Su due rilievi collinari, anticamente interrotti da un alveo, è Alberobello. Sul colle orientale vi è la città nuova con caratteristiche architettoniche moderne; sull'altra sommità, disposta ad occidente, si allineano i "trulli", in un agglomerato urbano suddiviso in due rioni: Monti e Aia Piccola, entrambi Monumenti nazionali e da dicembre 1996 riconosciuti dall'U.N.E.S.C.O. Patrimonio Mondiale dell'Umanità.

 

 

I TRULLI

I trulli possono essere composti da un vano semplice (modulo unitario), oppure dall'accostamento di più ambienti (moduli), che in genere vengono aggiunti per gemmazione attorno al vano centrale.

L'unità costruttiva modulare del trullo presenta una pianta di forma approssimativamente circolare, sul cui perimetro si imposta la muratura a secco di spessore molto elevato.

Il grande spessore delle murature, unito al ridottissimo numero e dimensionamento delle aperture  ne assicura un'elevatissima inerzia termica, il che garantisce una buona conservazione del calore all'interno durante l'inverno e le giornate più fredde, così come in estate conserva il fresco che le murature stesse hanno accumulato durante la stagione fredda . Le murature portanti, edificate così come descritto, vengono completate da una pseudo-cupola che ne costituisce la copertura. Questa consiste in una struttura autoportante – nel senso che non necessita di centinatura – costituita da una serie concentrica di lastre orizzontali disposte a gradini rientranti sempre più, man mano che si va verso l'alto, in cui ogni giro completo è staticamente in equilibrio con quelli inferiori. Questo strato interno di lastre calcaree di maggiore spessore, dette chianche, è completato da quello esterno, costituente il vero e proprio tetto, in lastre più sottili, dette chiancarelle, terminante in una chiave di volta frequentemente scolpita con elementi lapidei decorativi sporgenti al vertice del cono di copertura, il cosiddetto “Pinnacolo.
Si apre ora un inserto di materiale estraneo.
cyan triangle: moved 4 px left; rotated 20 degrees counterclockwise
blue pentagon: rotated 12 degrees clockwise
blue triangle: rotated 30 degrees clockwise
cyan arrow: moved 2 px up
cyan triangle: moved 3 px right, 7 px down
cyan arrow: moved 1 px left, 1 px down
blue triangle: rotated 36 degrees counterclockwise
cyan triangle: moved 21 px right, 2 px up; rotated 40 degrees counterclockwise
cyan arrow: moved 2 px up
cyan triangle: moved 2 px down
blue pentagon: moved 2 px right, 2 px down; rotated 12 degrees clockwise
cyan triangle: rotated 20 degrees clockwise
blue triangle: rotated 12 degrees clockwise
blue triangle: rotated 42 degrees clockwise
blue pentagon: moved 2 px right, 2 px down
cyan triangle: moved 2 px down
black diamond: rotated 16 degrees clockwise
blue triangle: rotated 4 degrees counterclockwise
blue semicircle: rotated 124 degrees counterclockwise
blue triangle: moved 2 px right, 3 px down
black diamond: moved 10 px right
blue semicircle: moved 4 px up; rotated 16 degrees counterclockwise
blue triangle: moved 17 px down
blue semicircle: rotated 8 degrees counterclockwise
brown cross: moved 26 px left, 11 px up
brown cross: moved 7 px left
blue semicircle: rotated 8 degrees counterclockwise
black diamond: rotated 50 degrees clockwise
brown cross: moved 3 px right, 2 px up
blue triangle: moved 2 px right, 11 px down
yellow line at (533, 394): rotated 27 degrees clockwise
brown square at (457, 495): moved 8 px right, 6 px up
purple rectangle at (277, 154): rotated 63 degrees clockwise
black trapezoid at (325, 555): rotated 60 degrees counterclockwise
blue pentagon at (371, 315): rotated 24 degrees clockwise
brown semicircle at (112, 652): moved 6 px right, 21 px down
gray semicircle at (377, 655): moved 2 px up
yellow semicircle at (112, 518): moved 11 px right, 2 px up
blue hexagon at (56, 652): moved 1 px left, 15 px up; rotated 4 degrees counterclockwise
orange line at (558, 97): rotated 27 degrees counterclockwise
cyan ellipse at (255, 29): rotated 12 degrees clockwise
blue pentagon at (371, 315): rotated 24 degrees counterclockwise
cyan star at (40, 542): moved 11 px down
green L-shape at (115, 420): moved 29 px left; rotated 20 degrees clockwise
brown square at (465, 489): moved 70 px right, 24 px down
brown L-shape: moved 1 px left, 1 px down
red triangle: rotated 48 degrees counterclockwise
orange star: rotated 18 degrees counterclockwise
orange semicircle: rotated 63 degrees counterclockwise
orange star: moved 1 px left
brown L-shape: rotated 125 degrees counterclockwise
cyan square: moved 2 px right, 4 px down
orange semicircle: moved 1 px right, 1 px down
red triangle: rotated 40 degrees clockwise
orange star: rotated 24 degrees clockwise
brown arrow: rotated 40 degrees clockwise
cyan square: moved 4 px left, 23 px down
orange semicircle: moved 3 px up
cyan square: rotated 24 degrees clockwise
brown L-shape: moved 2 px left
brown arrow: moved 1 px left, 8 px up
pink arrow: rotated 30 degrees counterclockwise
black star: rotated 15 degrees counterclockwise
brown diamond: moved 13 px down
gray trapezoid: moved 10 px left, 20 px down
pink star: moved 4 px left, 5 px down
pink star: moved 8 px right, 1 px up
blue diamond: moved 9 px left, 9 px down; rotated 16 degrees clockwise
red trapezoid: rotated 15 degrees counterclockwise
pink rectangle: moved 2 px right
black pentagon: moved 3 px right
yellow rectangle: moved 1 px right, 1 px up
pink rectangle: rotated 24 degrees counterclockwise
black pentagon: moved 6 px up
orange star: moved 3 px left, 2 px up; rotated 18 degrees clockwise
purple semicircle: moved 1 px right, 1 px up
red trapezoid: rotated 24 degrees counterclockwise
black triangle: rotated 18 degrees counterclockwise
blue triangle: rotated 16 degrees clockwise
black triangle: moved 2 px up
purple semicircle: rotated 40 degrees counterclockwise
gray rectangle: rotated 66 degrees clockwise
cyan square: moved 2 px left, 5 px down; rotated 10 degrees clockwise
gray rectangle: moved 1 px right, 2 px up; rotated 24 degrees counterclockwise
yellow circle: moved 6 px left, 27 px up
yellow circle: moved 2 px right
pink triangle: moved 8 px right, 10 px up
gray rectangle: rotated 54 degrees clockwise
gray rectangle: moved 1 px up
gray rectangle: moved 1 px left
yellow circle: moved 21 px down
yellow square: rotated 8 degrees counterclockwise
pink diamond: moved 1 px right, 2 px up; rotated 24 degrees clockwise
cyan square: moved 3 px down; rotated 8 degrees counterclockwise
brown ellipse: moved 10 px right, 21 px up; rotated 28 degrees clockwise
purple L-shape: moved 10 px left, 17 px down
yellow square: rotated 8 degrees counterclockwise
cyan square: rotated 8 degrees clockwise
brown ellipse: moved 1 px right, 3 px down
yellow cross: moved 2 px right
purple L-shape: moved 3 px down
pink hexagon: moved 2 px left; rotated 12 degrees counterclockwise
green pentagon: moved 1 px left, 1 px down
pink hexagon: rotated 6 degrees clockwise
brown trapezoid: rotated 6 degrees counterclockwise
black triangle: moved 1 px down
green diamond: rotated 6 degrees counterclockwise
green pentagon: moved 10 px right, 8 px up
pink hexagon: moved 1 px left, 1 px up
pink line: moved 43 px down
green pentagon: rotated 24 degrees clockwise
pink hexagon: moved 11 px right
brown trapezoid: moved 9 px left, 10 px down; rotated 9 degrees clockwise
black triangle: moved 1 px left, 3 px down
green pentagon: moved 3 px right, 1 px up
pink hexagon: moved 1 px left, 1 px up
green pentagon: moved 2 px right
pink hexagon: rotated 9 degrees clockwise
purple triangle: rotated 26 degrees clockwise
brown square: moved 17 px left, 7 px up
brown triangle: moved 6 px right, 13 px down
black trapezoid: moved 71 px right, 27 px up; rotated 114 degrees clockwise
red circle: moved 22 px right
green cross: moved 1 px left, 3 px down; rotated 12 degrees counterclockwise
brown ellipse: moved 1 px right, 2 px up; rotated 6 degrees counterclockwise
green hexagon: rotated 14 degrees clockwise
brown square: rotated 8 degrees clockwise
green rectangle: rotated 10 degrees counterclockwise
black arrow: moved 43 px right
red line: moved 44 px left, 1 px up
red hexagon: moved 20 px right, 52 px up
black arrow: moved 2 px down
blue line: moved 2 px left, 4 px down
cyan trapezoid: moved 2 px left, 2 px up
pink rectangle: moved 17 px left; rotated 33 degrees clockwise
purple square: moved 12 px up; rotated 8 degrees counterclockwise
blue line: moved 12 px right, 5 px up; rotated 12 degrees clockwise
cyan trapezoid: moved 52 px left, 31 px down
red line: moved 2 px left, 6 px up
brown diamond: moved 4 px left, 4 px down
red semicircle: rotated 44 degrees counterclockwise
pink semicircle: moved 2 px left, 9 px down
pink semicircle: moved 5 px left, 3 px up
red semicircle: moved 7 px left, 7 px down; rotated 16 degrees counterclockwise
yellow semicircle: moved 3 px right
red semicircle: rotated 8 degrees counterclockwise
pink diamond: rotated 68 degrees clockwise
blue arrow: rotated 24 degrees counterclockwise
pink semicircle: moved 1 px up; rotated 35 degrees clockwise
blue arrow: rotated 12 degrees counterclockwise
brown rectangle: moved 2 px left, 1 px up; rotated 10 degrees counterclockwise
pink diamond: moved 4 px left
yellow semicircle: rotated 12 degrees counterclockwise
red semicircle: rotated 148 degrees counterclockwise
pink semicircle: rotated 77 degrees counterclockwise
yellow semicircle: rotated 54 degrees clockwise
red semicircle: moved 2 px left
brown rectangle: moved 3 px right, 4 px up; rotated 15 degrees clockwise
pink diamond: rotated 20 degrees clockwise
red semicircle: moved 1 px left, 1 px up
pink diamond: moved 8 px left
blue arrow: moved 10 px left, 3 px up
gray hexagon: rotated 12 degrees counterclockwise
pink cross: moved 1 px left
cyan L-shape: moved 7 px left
Il suo vero significato è tuttora oscuro, ma sono state avanzate diverse ipotesi; c'è chi attribuisce ad esso dei valori magici, chi invece pensa che il pinnacolo abbia solo funzione ornamentale, posto sul trullo a complemento dell'opera, secondo le fantasie del trullaro costruttore; ed infine, c'è chi ritiene che il pinnacolo, prima di divenire ornamentale, fosse un segno distintivo, utile al regnante ed imposto da egli stesso.

I misteriosi segni dipinti sul frontale del cono dei trulli sono simboli magici e propiziatori. Alcuni di origine pagana, altri cristiani, ciò perché la popolazione raggruppava famiglie di diverse origini. Ad alcuni di questi simboli disegnati a calce sulle "chianche" si possono attribuire vari significati, i più comuni sono: protezione della famiglia dal malocchio, venerazione di qualche divinità propiziatoria di un buon raccolto. Detti simboli sono in grande parte scomparsi, col passare del tempo hanno perso il loro significato e valore, e gli abitanti dei trulli non hanno tenuto viva questa usanza dei loro antenati.